November 12, 2013
In University, I worked at a restaurant. The police showed up one day and arrested one of my waiter colleagues, for ‘stealing’ card numbers. He carried a discrete device that clandestinely skimmed mag stripe data. He would then sell the data to criminals who produced counterfeit cards.
How to steal card data on a mag stripe is widespread knowledge. An even more basic theft is one where the thief literally reads the printed card number right off of the card. In Canada’s EMV market, skimming with the aim to counterfeit a card is a dead sport. But Card-Not-Present fraud has increased in recent years. The Canadian Bankers Association produced the following figures:
2012Visa, MC, AMEX (CNP Losses Only)
+0.03%Debit / Interac(All Losses)
-45%Important Facts Visa/MC/Amex Liability Shift (Can.) 2011 Visa/MC/Amex Liability Shift (US.) 2015 Visa/MC/Amex Liability Shift (Europe) 2005/6 (!) Interac/Debit Cut-Off Date (Can.) 2015 Interac/Debit EMV Migration (Can.) 2010 - 2012
There are a few things to keep in mind about Canada’s debit network. The Interac cut-off date means that no terminals may process a non-EMV debit transaction beyond 2015 – it doesn’t merely pertain to a liability shift. Card issuers are well ahead of that deadline and have completed their EMV card migrations. Additionally, on-line debit in Canada is not yet widely used but it is growing in popularity. The figures in the chart above show us that as the EMV framework rendered it impossible to steal from a cardholder’s bank account through a counterfeited debit card, thieves shifted to credit card fraud. Notice how credit card fraud increased as EMV debit migration culminated, and then levelled off from 2011 to 2102. The levelling-off is attributable to the Canadian issuers’ near completion of the non-EMV to EMV card migration. So pretty soon the only type of card fraud that will be possible on Canadian-issued cards will be Card-Not-Present fraud.

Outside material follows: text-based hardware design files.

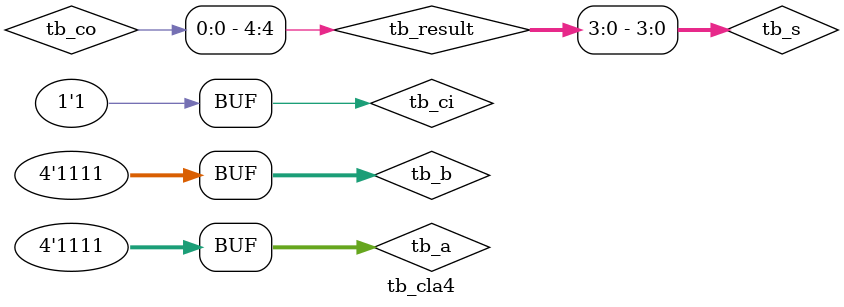
<source format=v>
`timescale 1ns/100ps
module tb_cla4;
	//set reg 0~3 tb_a & tb_b
	reg [3:0] tb_a, tb_b;
	//set reg tb_ci
	reg tb_ci;
	//declare wire 0~3 tb_s
	wire [3:0] tb_s;
	//declare tb_co
	wire tb_co;
	//declare 0~4 tb_result = 5bit
	wire [4:0] tb_result;
	
	//assign tb_result(1bit+4bit)
	assign tb_result = {tb_co, tb_s};
	//use cla4
	cla4 U0_cla4(.a(tb_a),.b(tb_b),.ci(tb_ci),.s(tb_s),.co(tb_co));

initial
begin 
	tb_a=4'b0; tb_b=4'b0; tb_ci = 0;//a=0000,b=0000,ci=0
	#10;
		tb_a=4'b0001; tb_b=4'b0001; tb_ci = 0; //a=0001,b=0001,ci=0
	#10;
		tb_a=4'b1001; tb_b=4'b0110; tb_ci = 0; //a=1001,b=0110,ci=0
	#10;
		tb_a=4'b1111; tb_b=4'b1111; tb_ci = 0; //a=1111,b=1111,ci=0
	#10;
		tb_ci =1;//a=1111,b=1111,ci=1
	#10;
end


endmodule	
</source>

This article champions a single novel idea: The issuance of cards without the card number printed on the face, and in some cases also omitted from the mag stripe. I think that there are enough cardholders prepared to adapt to this hypothetical new product for the benefit of its added level of security and privacy. If a cardholder forgets her number, she can always check her statement or portal. Despite the fact that we remember so few phone numbers anymore, we still have it in us to memorize a sixteen digit number.
How would numberless cards work and what are the benefits? Two types of cards would be required: For EMV cards the number needn't appear on the face nor on the mag stripe. This would work handsomely in a market like Canada's where nearly every terminal has an EMV reader. In a card present EMV environment (namely, where terminals can read EMV chips), the mag stripe and embossed number are entirely redundant. With a numberless card, the benefit here is that the number cannot be pilfered since it's not on the face, and not in plain text on the mag stripe.
In the pre-EMV US marketplace, the card number would have to remain on the mag stripe, but could be removed from the face. The benefit here is less than in Canada, but still noteworthy: A cashier or waiter could no longer copy the number down, and neither could your kid, both of whom might use the stolen number to make purchases on-line.
Numberless cards are not for everyone; firstly, cardholders wishing to make online purchases but not willing to memorize or safely store their card number probably won't want a numberless card. Secondly, an EMV card with no number on the mag stripe will not work in non-EMV venues since fallback to the mag stripe would fail (no card number in the track data). So travellers with numberless EMV cards will enjoy only limited acceptance, and might consider carrying a second card. But a traveller can certainly use a card with card data on the mag stripe and not embossed the front - this would work in EMV and non-EMV environments.
Savvy cardholders are a species growing in number. Many have been victims of fraud in the past, others read news and are aware of card-related fraud. There are also cardholders who understand the value of an ostensibly numberless card. The issuer who first goes to market with a numberless card product will enjoy benefits on several levels. It will realize reduced Card-Not-Present fraud losses, it will attract new customers who understand the value and appeal of this augmented level of security and privacy, and it will also enjoy a clientele with higher-than-average levels of technical intelligence and card know-how.